Geschützte Biodiversität
Der Tongariro-Nationalpark ist sowohl von ökologischer als auch von spiritueller und historischer Bedeutung. Er ist der erste Nationalpark Neuseelands und einer der ersten der Welt. Im Jahr 1987 bot ein Maori-Stammesführer der britischen Krone drei Vulkangipfel an, um sie unter Schutz zu stellen. Nur so konnte er verhindern, dass die Gipfel, die in der Spiritualität der Maori heilig sind, von den Europäern ausgebeutet werden. Heute erkennt sogar die UNESCO ihre Bedeutung an, indem sie den Park zum Weltnaturerbe erklärt. Immerhin beherbergt er eine reiche Biodiversität, darunter 56 seltene Vogelarten wie den ikonischen Kiwi.
Der Fiordland-Nationalpark ist mit 12.500 km² der größte Park der Welt. Das ist fast so groß wie Montenegro und größer als Katar. Zwischen seinen wunderschönen Fjorden beherbergt er vor allem einen Exzentriker: den Kakapo(Strigops habroptila), den einzigen Papagei, der nicht fliegen kann! Er ist der wildeste, aber auch der größte, geheimnisvollste und unzugänglichste Park Neuseelands (der fünftgrößte der Welt). Der Park ist umso wichtiger, da der Vogel als vom Aussterben bedroht eingestuft ist und 2012 nur 126 Exemplare gezählt wurden. Er ist außerdem Gegenstand eines Erhaltungsprogramms, das darauf abzielt, eingeschleppte Raubtiere von den Grenzen des Parks zu entfernen: Katzen, Hermeline und Ratten.

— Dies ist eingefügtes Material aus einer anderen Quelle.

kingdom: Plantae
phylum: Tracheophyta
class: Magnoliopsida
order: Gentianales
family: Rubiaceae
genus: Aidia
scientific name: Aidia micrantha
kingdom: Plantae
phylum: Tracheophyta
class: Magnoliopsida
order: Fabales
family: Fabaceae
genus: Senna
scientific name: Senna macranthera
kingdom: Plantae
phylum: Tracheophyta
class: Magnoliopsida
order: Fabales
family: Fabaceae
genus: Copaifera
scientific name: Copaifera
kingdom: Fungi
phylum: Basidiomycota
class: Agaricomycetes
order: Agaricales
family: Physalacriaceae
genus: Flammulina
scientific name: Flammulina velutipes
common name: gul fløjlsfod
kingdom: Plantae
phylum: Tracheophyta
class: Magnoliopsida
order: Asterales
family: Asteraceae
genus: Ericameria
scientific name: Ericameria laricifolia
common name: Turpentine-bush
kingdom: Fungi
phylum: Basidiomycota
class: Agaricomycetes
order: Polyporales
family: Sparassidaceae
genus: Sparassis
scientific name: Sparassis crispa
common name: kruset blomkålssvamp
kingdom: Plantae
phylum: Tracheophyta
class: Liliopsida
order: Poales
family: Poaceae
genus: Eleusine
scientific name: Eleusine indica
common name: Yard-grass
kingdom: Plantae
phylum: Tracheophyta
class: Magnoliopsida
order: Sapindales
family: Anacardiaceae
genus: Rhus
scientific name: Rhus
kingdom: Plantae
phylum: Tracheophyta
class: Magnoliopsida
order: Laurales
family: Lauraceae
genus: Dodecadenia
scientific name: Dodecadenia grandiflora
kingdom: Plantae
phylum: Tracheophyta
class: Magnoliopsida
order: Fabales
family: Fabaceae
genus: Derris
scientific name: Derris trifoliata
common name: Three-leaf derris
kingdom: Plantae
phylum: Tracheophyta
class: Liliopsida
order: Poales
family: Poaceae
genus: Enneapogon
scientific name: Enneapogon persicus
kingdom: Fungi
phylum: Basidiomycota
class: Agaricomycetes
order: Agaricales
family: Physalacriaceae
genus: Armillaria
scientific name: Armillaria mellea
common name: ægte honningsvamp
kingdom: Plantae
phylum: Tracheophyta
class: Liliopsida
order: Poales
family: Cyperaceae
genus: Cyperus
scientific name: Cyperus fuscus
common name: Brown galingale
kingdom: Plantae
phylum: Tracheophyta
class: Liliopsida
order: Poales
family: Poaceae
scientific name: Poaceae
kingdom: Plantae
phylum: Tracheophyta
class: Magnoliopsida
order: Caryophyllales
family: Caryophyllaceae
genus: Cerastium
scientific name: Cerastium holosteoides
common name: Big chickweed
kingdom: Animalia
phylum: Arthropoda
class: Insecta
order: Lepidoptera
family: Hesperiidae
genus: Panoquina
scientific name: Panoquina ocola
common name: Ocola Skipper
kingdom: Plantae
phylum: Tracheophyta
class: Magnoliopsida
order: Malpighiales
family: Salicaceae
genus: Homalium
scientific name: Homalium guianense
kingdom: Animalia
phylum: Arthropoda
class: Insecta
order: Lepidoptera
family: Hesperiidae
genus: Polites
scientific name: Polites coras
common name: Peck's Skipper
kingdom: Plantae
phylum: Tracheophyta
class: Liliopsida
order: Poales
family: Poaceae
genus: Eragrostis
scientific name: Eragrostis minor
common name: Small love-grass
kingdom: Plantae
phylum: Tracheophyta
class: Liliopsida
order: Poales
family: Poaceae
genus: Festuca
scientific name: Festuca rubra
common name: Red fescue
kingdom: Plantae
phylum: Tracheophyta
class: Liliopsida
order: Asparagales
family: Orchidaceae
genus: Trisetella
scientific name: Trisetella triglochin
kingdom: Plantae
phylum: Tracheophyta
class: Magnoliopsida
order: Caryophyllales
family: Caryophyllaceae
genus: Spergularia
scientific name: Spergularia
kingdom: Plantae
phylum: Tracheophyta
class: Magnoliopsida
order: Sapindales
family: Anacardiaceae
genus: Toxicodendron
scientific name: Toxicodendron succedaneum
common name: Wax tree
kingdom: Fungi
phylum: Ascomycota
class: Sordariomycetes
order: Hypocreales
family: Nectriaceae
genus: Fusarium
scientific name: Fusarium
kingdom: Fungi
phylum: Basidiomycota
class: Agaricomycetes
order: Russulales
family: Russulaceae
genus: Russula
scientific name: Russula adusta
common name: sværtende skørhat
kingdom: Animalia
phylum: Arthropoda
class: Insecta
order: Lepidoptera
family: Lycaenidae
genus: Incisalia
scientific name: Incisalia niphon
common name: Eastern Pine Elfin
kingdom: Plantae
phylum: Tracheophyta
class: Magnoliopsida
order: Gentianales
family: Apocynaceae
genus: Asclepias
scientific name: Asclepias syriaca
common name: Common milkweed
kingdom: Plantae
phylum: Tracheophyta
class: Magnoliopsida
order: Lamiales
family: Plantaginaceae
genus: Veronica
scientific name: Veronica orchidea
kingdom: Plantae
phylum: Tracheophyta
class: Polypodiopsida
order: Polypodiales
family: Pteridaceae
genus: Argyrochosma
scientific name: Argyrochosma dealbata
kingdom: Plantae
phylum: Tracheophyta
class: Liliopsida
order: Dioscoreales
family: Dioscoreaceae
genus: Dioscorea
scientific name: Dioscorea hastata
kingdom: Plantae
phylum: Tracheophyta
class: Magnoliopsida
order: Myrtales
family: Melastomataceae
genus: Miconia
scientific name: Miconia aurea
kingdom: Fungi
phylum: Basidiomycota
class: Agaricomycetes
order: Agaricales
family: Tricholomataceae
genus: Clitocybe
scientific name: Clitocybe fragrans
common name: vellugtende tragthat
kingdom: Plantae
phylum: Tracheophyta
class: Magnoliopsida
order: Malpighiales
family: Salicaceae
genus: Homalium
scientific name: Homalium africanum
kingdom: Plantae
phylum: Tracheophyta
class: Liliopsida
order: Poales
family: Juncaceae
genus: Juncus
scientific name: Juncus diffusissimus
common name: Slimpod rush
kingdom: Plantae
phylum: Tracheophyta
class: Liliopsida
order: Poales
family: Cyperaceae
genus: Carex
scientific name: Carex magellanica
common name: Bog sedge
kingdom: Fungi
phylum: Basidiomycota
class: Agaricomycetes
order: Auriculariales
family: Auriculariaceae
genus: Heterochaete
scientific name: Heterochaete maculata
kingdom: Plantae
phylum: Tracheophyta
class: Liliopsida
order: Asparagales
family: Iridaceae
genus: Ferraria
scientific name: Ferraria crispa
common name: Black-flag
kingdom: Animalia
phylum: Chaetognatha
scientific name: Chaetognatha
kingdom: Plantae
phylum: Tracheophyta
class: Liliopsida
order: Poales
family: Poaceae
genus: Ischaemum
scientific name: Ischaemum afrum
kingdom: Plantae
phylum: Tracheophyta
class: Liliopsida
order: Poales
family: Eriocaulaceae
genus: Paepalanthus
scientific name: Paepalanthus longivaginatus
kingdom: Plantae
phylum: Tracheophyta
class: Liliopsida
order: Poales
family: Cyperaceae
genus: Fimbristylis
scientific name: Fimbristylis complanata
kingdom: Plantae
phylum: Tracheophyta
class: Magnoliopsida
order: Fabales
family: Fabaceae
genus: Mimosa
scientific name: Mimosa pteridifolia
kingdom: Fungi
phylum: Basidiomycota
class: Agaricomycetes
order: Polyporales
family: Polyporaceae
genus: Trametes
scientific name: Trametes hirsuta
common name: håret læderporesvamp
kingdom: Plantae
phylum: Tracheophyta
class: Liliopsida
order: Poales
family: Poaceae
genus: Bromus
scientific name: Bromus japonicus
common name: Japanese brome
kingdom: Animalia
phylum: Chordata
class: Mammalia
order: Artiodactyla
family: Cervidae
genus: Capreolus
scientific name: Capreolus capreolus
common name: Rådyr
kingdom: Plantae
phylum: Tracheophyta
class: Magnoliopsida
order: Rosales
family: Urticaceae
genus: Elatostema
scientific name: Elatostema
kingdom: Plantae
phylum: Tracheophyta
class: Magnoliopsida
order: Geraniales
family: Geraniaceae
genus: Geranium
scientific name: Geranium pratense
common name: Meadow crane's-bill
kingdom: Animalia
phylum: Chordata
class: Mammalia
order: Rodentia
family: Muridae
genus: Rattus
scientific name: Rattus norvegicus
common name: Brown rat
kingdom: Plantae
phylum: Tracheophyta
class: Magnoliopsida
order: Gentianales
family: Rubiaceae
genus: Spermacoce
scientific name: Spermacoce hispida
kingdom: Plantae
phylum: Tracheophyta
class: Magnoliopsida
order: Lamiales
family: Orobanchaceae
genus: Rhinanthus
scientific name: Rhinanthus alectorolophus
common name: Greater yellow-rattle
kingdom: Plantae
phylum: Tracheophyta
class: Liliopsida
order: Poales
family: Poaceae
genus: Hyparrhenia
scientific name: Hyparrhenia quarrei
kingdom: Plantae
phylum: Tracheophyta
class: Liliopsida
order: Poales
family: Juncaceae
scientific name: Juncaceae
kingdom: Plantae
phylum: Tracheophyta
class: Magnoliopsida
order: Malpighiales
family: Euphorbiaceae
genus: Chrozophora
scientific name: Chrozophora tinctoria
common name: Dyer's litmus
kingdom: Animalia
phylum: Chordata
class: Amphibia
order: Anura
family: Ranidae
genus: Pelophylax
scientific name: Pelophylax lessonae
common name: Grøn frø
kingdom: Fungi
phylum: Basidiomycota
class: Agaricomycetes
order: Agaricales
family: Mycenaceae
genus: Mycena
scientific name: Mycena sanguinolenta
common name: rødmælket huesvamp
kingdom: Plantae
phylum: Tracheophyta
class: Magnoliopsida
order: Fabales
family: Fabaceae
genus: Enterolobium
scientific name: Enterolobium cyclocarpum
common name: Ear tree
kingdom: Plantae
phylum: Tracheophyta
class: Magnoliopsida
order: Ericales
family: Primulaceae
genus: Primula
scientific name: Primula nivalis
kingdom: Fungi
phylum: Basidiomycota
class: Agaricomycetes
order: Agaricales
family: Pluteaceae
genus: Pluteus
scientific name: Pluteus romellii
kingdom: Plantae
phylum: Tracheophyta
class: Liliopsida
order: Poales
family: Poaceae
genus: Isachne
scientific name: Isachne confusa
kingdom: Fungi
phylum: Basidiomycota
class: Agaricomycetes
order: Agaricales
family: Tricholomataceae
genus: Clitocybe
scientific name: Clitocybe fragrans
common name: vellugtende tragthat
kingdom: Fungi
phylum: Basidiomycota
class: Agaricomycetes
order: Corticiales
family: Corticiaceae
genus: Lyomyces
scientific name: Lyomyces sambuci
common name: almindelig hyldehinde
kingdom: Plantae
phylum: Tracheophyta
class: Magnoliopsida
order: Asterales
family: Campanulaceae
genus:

In Neuseeland beherbergen sogar die Städte eine reiche Biodiversität. Dies gilt für die Hauptstadt Wellington, wo eine Fläche von 225 ha (etwas weniger als der Central Park) wieder so hergestellt wird, wie sie vor der Besiedlung durch den Menschen war. Zealandia erhält seinen Primärwald zurück, wird von eingeschleppten Arten befreit und wird so zu einem weltweit einzigartigen Projekt. Ein sehr feinmaschiger Zaun hält jede Hauskatze davon ab, einen Kiwi, "kākā" oder anderen "tūī", drei der vorhandenen endemischen Vögel, zu zerbeißen.